→ WHAT THE TASK ASKS
Repeat the records in full and exactly, omitting pictures.

→ DATA PROVIDED
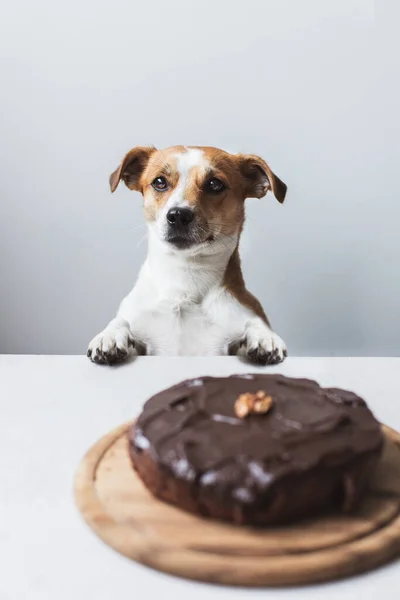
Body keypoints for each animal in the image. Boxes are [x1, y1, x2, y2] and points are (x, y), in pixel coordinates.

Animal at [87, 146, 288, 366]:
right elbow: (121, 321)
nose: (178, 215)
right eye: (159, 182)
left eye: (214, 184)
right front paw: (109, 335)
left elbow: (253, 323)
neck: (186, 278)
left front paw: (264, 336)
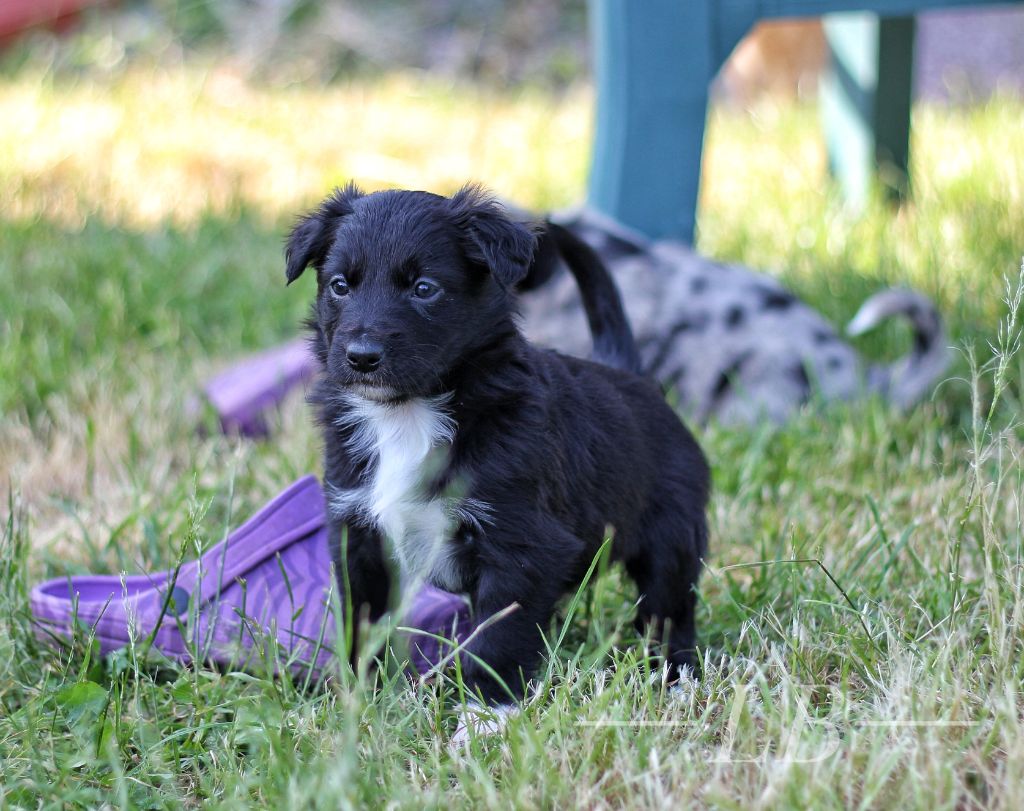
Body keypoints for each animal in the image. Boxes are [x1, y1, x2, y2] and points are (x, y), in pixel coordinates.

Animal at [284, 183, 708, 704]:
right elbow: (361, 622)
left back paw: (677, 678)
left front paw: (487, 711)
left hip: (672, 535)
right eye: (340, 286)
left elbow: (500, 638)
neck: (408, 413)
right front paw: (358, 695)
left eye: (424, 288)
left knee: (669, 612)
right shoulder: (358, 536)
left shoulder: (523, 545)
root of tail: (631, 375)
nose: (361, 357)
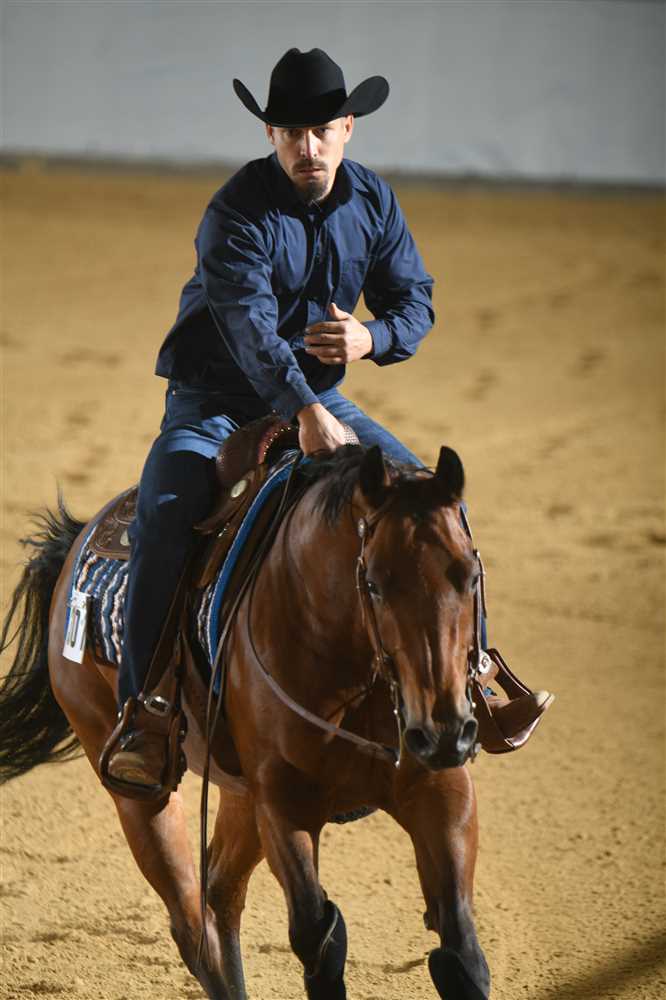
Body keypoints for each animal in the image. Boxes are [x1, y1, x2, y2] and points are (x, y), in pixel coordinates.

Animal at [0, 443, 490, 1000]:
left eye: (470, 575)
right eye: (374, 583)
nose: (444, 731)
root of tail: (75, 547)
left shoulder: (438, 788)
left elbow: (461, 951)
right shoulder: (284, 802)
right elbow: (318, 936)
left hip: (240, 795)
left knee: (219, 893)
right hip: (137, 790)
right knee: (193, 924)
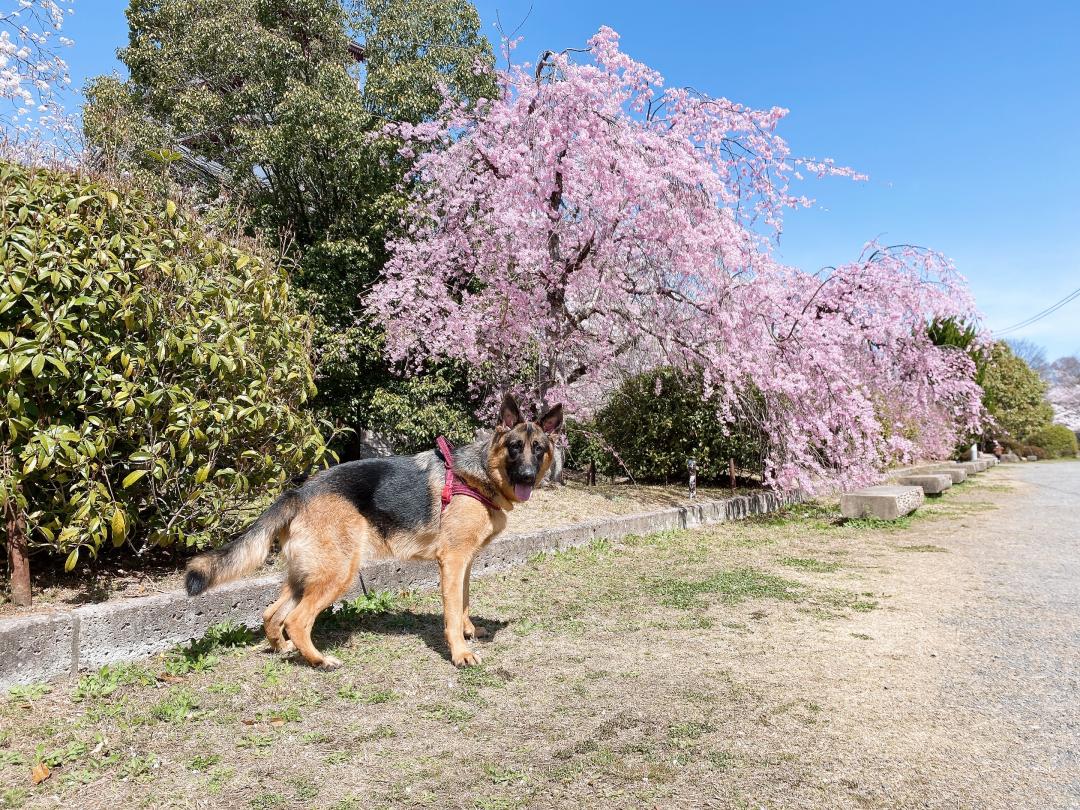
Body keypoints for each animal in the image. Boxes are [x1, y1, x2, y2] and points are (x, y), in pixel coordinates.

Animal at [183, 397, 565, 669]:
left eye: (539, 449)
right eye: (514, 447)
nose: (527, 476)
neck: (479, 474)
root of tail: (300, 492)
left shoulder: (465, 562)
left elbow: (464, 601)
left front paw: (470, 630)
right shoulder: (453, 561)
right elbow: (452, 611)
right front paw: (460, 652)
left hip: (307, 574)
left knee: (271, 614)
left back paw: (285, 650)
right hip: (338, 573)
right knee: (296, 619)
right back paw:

→ REPLY
Body keypoints for each animal in the image. Boxes are [x1, y1, x2, y2] and points are (x, y), in pixel coordinates.

Animal at [87, 146, 288, 366]:
right elbow: (121, 321)
nose: (178, 215)
right eye: (159, 182)
left eye: (214, 184)
right front paw: (109, 335)
left elbow: (253, 323)
neck: (186, 278)
left front paw: (264, 336)
Body keypoints for each animal in the image. Boxes are [x1, y1, x2, y2] and points are (x, y), in pixel coordinates.

Animal at [284, 183, 708, 704]:
right elbow: (361, 622)
left back paw: (677, 678)
left front paw: (487, 711)
left hip: (672, 535)
right eye: (340, 286)
left elbow: (500, 638)
neck: (408, 413)
right front paw: (358, 695)
left eye: (424, 288)
left knee: (669, 612)
right shoulder: (358, 536)
left shoulder: (523, 545)
root of tail: (631, 375)
nose: (361, 357)
Body keypoints for each animal in the image. Boxes are [x1, y1, x2, y2] and points are (x, y), in pixel coordinates.

Animal at [0, 443, 490, 1000]:
left eye: (470, 575)
right eye: (374, 583)
nose: (444, 731)
root of tail: (75, 547)
left shoulder: (438, 788)
left elbow: (461, 951)
right shoulder: (284, 802)
right elbow: (318, 936)
left hip: (240, 795)
left knee: (219, 893)
right hip: (137, 790)
right knee: (193, 924)
Body keypoints for each animal in the image. Boxes are [x1, y1, x2, y2] and points are (x, y), in pixel coordinates.

Animal at [183, 397, 565, 669]:
left eye: (539, 449)
right eye: (514, 447)
nose: (527, 476)
neck: (479, 474)
root of tail: (300, 492)
left shoulder: (465, 562)
left elbow: (464, 601)
left front paw: (470, 630)
right shoulder: (453, 561)
right elbow: (452, 611)
right front paw: (460, 652)
left hip: (307, 574)
left knee: (271, 614)
left back paw: (285, 650)
right hip: (338, 573)
right knee: (296, 619)
right back paw:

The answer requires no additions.